News Release – Father Christmas – It’s The Real Thing!
As you’re hanging up your stockings at the end of the bed waiting for Santa to arrive with his long, white beard and dressed in his bright red costume with black boots and large sack of toys, it would be fitting to give thanks to Coca Cola who paid an enormous $1,000 (you could buy a car for $700 at that time) for this instantly recognisable image of Father Christmas as he’s portrayed today
For it was in 1931 that through the D’Arcy Advertising Agency, Coca Cola were able to commission the services of a Michigan-born illustrator, Haddon Sundblom, to develop a unique advertising image for their ‘new’ Santa Claus showing him to be a fun and homely character that you’d want to invite into your house. Prior to that Father Christmas was routinely depicted as a scrawny, elf like figure and not very homely at all.
For inspiration, Sunblom himself turned to Clement Clark Moore’s 1822 poem “A Visit From St. Nicholas” or more commonly called “‘Twas the Night Before Christmas”. In it, Santa is described as being dressed all in fur, from his head to his foot. The poem then goes on to say.. his eyes—how they twinkled! His dimples, how merry, His cheeks were like roses, his nose like a cherry. His droll little mouth was drawn up like a bow and the beard on his chin was as white as the snow. Contrary to popular belief, however, the red jacket was not invented by Coca Cola, despite it being their corporate colour. Santa had been depicted with a red jacket long before Sunblom got hold of him in other drawings and illustrations.
Sundblom’s Santa first appeared in 1931 in Coke ads that featured in The Saturday Evening Post where it appeared regularly in that magazine, as well as in Ladies Home Journal, National Geographic, The New Yorker and many others. In fact, from 1931 to 1964, all of – Coca Cola’s Christmas advertising showed Sunblom’s Santa either playing with and delivering new toys, pausing to read a letter whilst enjoying a Coke or visiting with the children who (in those days) would stay up to greet him. He was even seen raiding the refrigerators at a number of houses looking for a bottle of his favourite tipple – Coca Cola.

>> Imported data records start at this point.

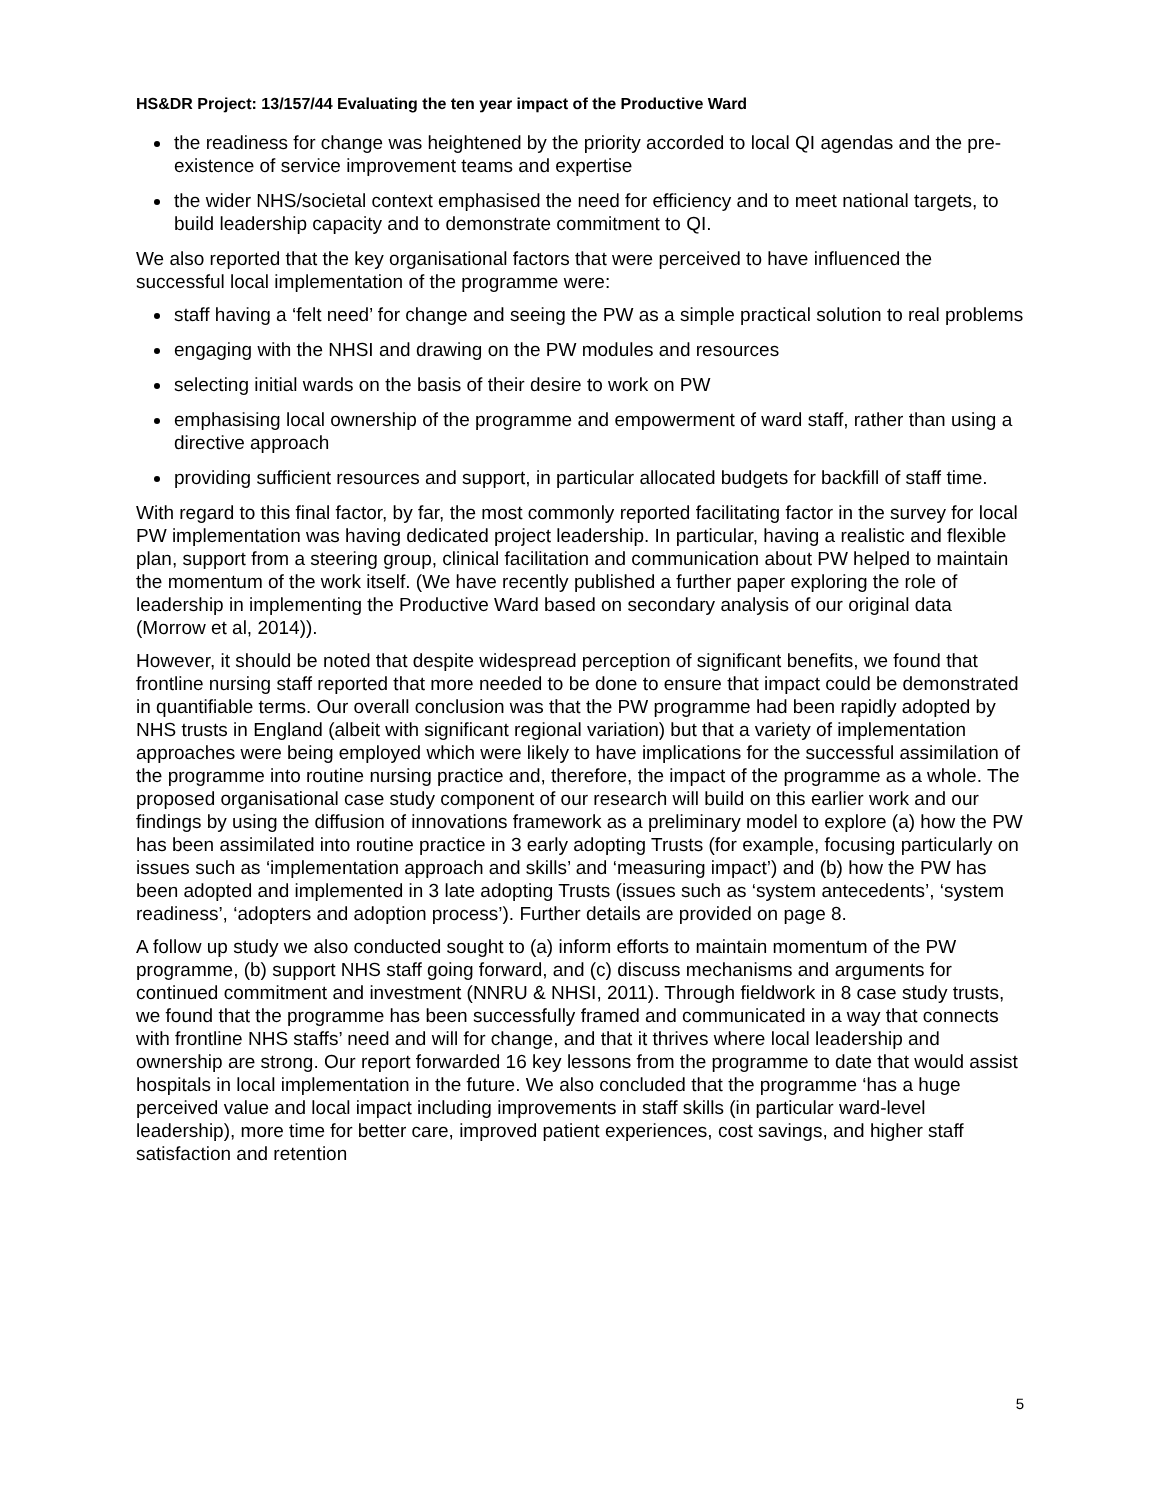HS&DR Project: 13/157/44 Evaluating the ten year impact of the Productive Ward
the readiness for change was heightened by the priority accorded to local QI agendas and the pre-existence of service improvement teams and expertise
the wider NHS/societal context emphasised the need for efficiency and to meet national targets, to build leadership capacity and to demonstrate commitment to QI.
We also reported that the key organisational factors that were perceived to have influenced the successful local implementation of the programme were:
staff having a ‘felt need’ for change and seeing the PW as a simple practical solution to real problems
engaging with the NHSI and drawing on the PW modules and resources
selecting initial wards on the basis of their desire to work on PW
emphasising local ownership of the programme and empowerment of ward staff, rather than using a directive approach
providing sufficient resources and support, in particular allocated budgets for backfill of staff time.
With regard to this final factor, by far, the most commonly reported facilitating factor in the survey for local PW implementation was having dedicated project leadership. In particular, having a realistic and flexible plan, support from a steering group, clinical facilitation and communication about PW helped to maintain the momentum of the work itself. (We have recently published a further paper exploring the role of leadership in implementing the Productive Ward based on secondary analysis of our original data (Morrow et al, 2014)).
However, it should be noted that despite widespread perception of significant benefits, we found that frontline nursing staff reported that more needed to be done to ensure that impact could be demonstrated in quantifiable terms. Our overall conclusion was that the PW programme had been rapidly adopted by NHS trusts in England (albeit with significant regional variation) but that a variety of implementation approaches were being employed which were likely to have implications for the successful assimilation of the programme into routine nursing practice and, therefore, the impact of the programme as a whole. The proposed organisational case study component of our research will build on this earlier work and our findings by using the diffusion of innovations framework as a preliminary model to explore (a) how the PW has been assimilated into routine practice in 3 early adopting Trusts (for example, focusing particularly on issues such as ‘implementation approach and skills’ and ‘measuring impact’) and (b) how the PW has been adopted and implemented in 3 late adopting Trusts (issues such as ‘system antecedents’, ‘system readiness’, ‘adopters and adoption process’). Further details are provided on page 8.
A follow up study we also conducted sought to (a) inform efforts to maintain momentum of the PW programme, (b) support NHS staff going forward, and (c) discuss mechanisms and arguments for continued commitment and investment (NNRU & NHSI, 2011). Through fieldwork in 8 case study trusts, we found that the programme has been successfully framed and communicated in a way that connects with frontline NHS staffs’ need and will for change, and that it thrives where local leadership and ownership are strong. Our report forwarded 16 key lessons from the programme to date that would assist hospitals in local implementation in the future. We also concluded that the programme ‘has a huge perceived value and local impact including improvements in staff skills (in particular ward-level leadership), more time for better care, improved patient experiences, cost savings, and higher staff satisfaction and retention
5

It goes without saying that with this much publicity and the jovial appeal of the ‘new’ Santa, Coca Cola’s portrayal quickly became the recognised face of Father Christmas.
But what About Rudolph?
In Clement Moore’s 1822 poem he gives reference to the eight original reindeers that pull Santa’s sleigh, namely Dasher, Dancer , Prancer and Vixen Comet, Cupid, Donner and Blitzen. However, once again it is only as a result of advertising that we get the ninth reindeer, Rudolf the Red-Nosed Reindeer. Created by the store chain, Montgomery Ward as part of their annual Christmas promotion he first appeared in 1939 in a free ‘giveaway’ colouring book.